When Miles comes back I am sufficiently startled.
“What happened?”
“Something got caught up in the wind and flew right through a bedroom window, made a mess.” His eyes flit around the room until he finds something in the back, tucked into a corner. He picks up a Santa Barbara candle and moves to the back, illuminating another section of the room, which is much bigger than I thought. I hear Miles moving boxes around, and when he comes back he’s carrying a large sheet of wood in one hand, like the kind the shop owner had. He passes me the candle. “I need to close up that window before anything else comes through.”

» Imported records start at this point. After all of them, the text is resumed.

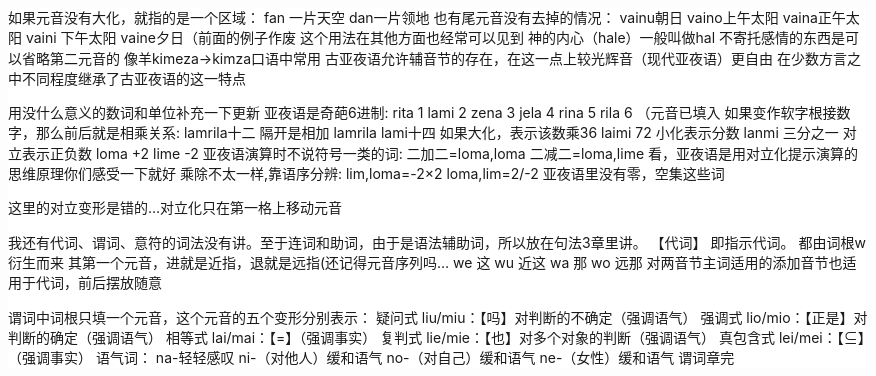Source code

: 如果元音没有大化，就指的是一个区域：
fan 一片天空 dan一片领地
也有尾元音没有去掉的情况：
vainu朝日 vaino上午太阳 vaina正午太阳 vaini 下午太阳 vaine夕日（前面的例子作废
这个用法在其他方面也经常可以见到
神的内心（hale）一般叫做hal
不寄托感情的东西是可以省略第二元音的
像羊kimeza→kimza口语中常用
古亚夜语允许辅音节的存在，在这一点上较光辉音（现代亚夜语）更自由
在少数方言之中不同程度继承了古亚夜语的这一特点

用没什么意义的数词和单位补充一下更新
亚夜语是奇葩6进制:
rita 1
lami 2
zena 3
jela 4
rina 5
rila 6
（元音已填入
如果变作软字根接数字，那么前后就是相乘关系:
lamrila十二
隔开是相加
lamrila lami十四
如果大化，表示该数乘36
laimi 72
小化表示分数
lanmi 三分之一
对立表示正负数
loma +2
lime -2
亚夜语演算时不说符号一类的词:
二加二=loma,loma
二减二=loma,lime
看，亚夜语是用对立化提示演算的
思维原理你们感受一下就好
乘除不太一样,靠语序分辨:
lim,loma=-2×2
loma,lim=2/-2
亚夜语里没有零，空集这些词

这里的对立变形是错的…对立化只在第一格上移动元音

我还有代词、谓词、意符的词法没有讲。至于连词和助词，由于是语法辅助词，所以放在句法3章里讲。
【代词】
即指示代词。
都由词根w衍生而来
其第一个元音，进就是近指，退就是远指(还记得元音序列吗…
we 这 wu 近这
wa 那 wo 远那
对两音节主词适用的添加音节也适用于代词，前后摆放随意

谓词中词根只填一个元音，这个元音的五个变形分别表示：
疑问式 liu/miu：【吗】对判断的不确定（强调语气）
强调式 lio/mio：【正是】对判断的确定（强调语气）
相等式 lai/mai：【=】（强调事实）
复判式 lie/mie：【也】对多个对象的判断（强调语气）
真包含式 lei/mei：【⊆】（强调事实）
语气词：
na-轻轻感叹
ni-（对他人）缓和语气
no-（对自己）缓和语气
ne-（女性）缓和语气
谓词章完
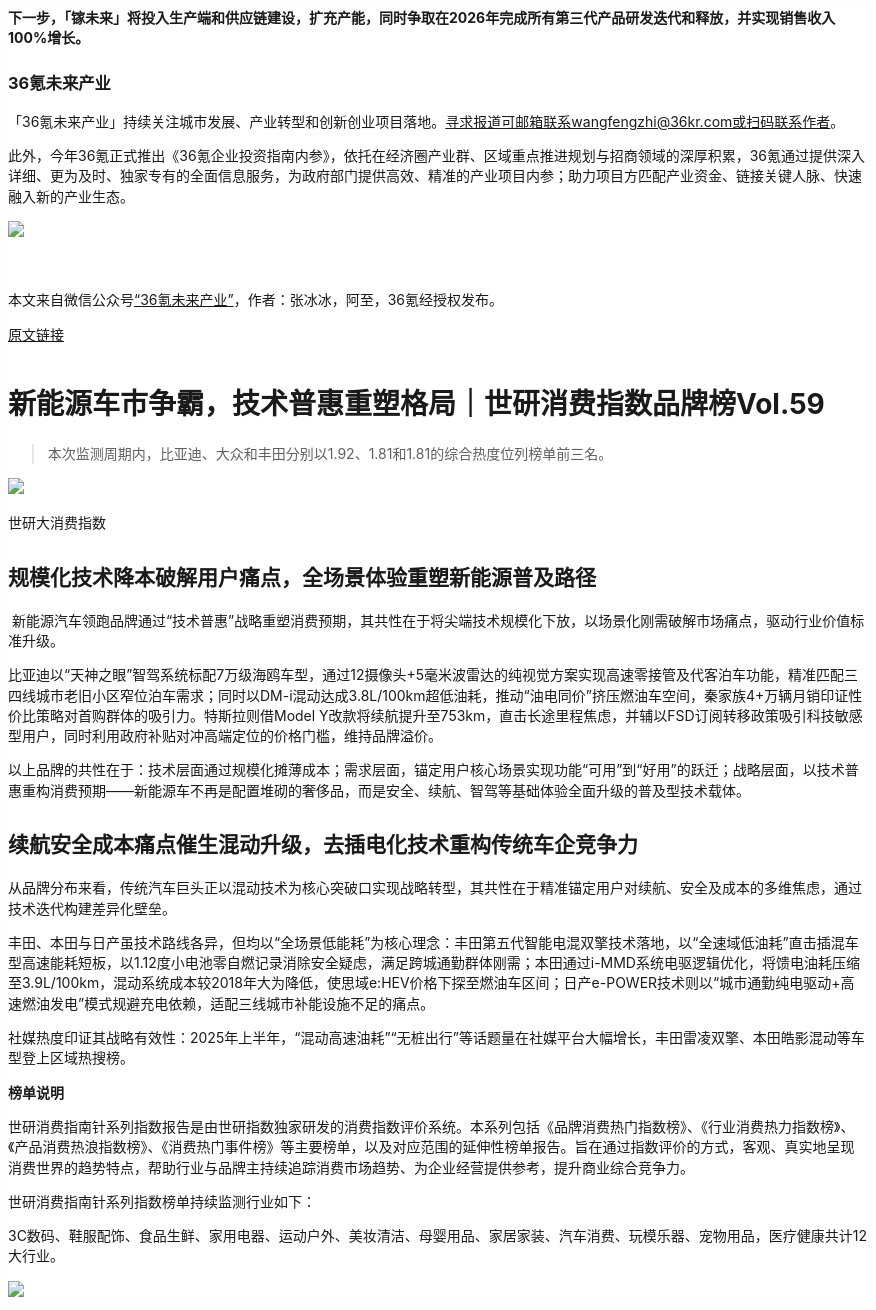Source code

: **下一步，「镓未来」将投入生产端和供应链建设，扩充产能，同时争取在2026年完成所有第三代产品研发迭代和释放，并实现销售收入100%增长。**

### **36氪未来产业**

「36氪未来产业」持续关注城市发展、产业转型和创新创业项目落地。寻求报道可邮箱联系wangfengzhi@36kr.com或扫码联系作者。

此外，今年36氪正式推出《36氪企业投资指南内参》，依托在经济圈产业群、区域重点推进规划与招商领域的深厚积累，36氪通过提供深入详细、更为及时、独家专有的全面信息服务，为政府部门提供高效、精准的产业项目内参；助力项目方匹配产业资金、链接关键人脉、快速融入新的产业生态。

![](https://img.36krcdn.com/hsossms/20250811/v2_54162f2bff8246169069b55d7d28649b@16805102_oswg67100oswg430oswg430_img_000?x-oss-process=image/format,jpg/format,jpg/interlace,1)

    

本文来自微信公众号[“36氪未来产业”](https://mp.weixin.qq.com/s/0BOQnQHBHiLIeiaAOYGUIA)，作者：张冰冰，阿至，36氪经授权发布。

[原文链接](https://36kr.com/p/3418017338150279?f=rss)


# 新能源车市争霸，技术普惠重塑格局｜世研消费指数品牌榜Vol.59

> 本次监测周期内，比亚迪、大众和丰田分别以1.92、1.81和1.81的综合热度位列榜单前三名。

![](https://img.36krcdn.com/hsossms/20250811/v2_212e8fdb3a8948d180cdd615b732f443@5345065_oswg263036oswg991oswg1435_img_png?x-oss-process=image/quality,q_100/format,jpg/interlace,1)

世研大消费指数

## **规模化技术降本破解用户痛点，全场景体验重塑新能源普及路径**

 新能源汽车领跑品牌通过“技术普惠”战略重塑消费预期，其共性在于将尖端技术规模化下放，以场景化刚需破解市场痛点，驱动行业价值标准升级。

比亚迪以“天神之眼”智驾系统标配7万级海鸥车型，通过12摄像头+5毫米波雷达的纯视觉方案实现高速零接管及代客泊车功能，精准匹配三四线城市老旧小区窄位泊车需求；同时以DM-i混动达成3.8L/100km超低油耗，推动“油电同价”挤压燃油车空间，秦家族4+万辆月销印证性价比策略对首购群体的吸引力。特斯拉则借Model Y改款将续航提升至753km，直击长途里程焦虑，并辅以FSD订阅转移政策吸引科技敏感型用户，同时利用政府补贴对冲高端定位的价格门槛，维持品牌溢价。

以上品牌的共性在于：技术层面通过规模化摊薄成本；需求层面，锚定用户核心场景实现功能“可用”到“好用”的跃迁；战略层面，以技术普惠重构消费预期——新能源车不再是配置堆砌的奢侈品，而是安全、续航、智驾等基础体验全面升级的普及型技术载体。

## **续航安全成本痛点催生混动升级，去插电化技术重构传统车企竞争力**

从品牌分布来看，传统汽车巨头正以混动技术为核心突破口实现战略转型，其共性在于精准锚定用户对续航、安全及成本的多维焦虑，通过技术迭代构建差异化壁垒。

丰田、本田与日产虽技术路线各异，但均以“全场景低能耗”为核心理念：丰田第五代智能电混双擎技术落地，以“全速域低油耗”直击插混车型高速能耗短板，以1.12度小电池零自燃记录消除安全疑虑，满足跨城通勤群体刚需；本田通过i-MMD系统电驱逻辑优化，将馈电油耗压缩至3.9L/100km，混动系统成本较2018年大为降低，使思域e:HEV价格下探至燃油车区间；日产e-POWER技术则以“城市通勤纯电驱动+高速燃油发电”模式规避充电依赖，适配三线城市补能设施不足的痛点。

社媒热度印证其战略有效性：2025年上半年，“混动高速油耗”“无桩出行”等话题量在社媒平台大幅增长，丰田雷凌双擎、本田皓影混动等车型登上区域热搜榜。

**榜单说明**

世研消费指南针系列指数报告是由世研指数独家研发的消费指数评价系统。本系列包括《品牌消费热门指数榜》、《行业消费热力指数榜》、《产品消费热浪指数榜》、《消费热门事件榜》等主要榜单，以及对应范围的延伸性榜单报告。旨在通过指数评价的方式，客观、真实地呈现消费世界的趋势特点，帮助行业与品牌主持续追踪消费市场趋势、为企业经营提供参考，提升商业综合竞争力。

世研消费指南针系列指数榜单持续监测行业如下：

3C数码、鞋服配饰、食品生鲜、家用电器、运动户外、美妆清洁、母婴用品、家居家装、汽车消费、玩模乐器、宠物用品，医疗健康共计12大行业。

![](https://img.36krcdn.com/hsossms/20250811/v2_b82d3f6af0354dcfba8a559601d6e4e5@5345065_oswg683430oswg1191oswg841_img_png?x-oss-process=image/quality,q_90/format,jpg/interlace,1)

“Right.” I nod, my mind already listing all the things that can travel through an open window from branches to animals to vampires to snakes. ANYTHING really.
“Lila?”
I’m still racing through all the ridiculousness as now is the time for such things when I look up at Miles.
“Yeah?”
He motions to the hall. “Will you help me?”
Pump Up the Volume
I CAN HEAR THE WIND SCREECHING THROUGH THE HALL. THE door is right at the end of our hallway, and the closer we get to the bedroom the louder it gets. Once we push open the door, we feel the wind flow in through the broken window like water in a sinking ship. As we’re about to enter, I look down and put a hand out to stop Miles—pieces of broken glass lay scattered across the floor, probably aided by the wind. Miles and I quickly go back for our shoes before entering again. Though I avoid stepping on the larger bits, it feels quite defiant to hear the crunch of glass below my feet, knowing that it can’t hurt me.
We settle the sheet of wood against the window, using the weight of our bodies to keep it in place, but the wind refuses to be held back. Miles holds the sheet in place as I move around the edges with my hammer and nail it down, securing it for God knows how long. This feels like just the tip of what this hurricane can do, and it’s only a matter of time before these nails will no longer hold—or another window breaks.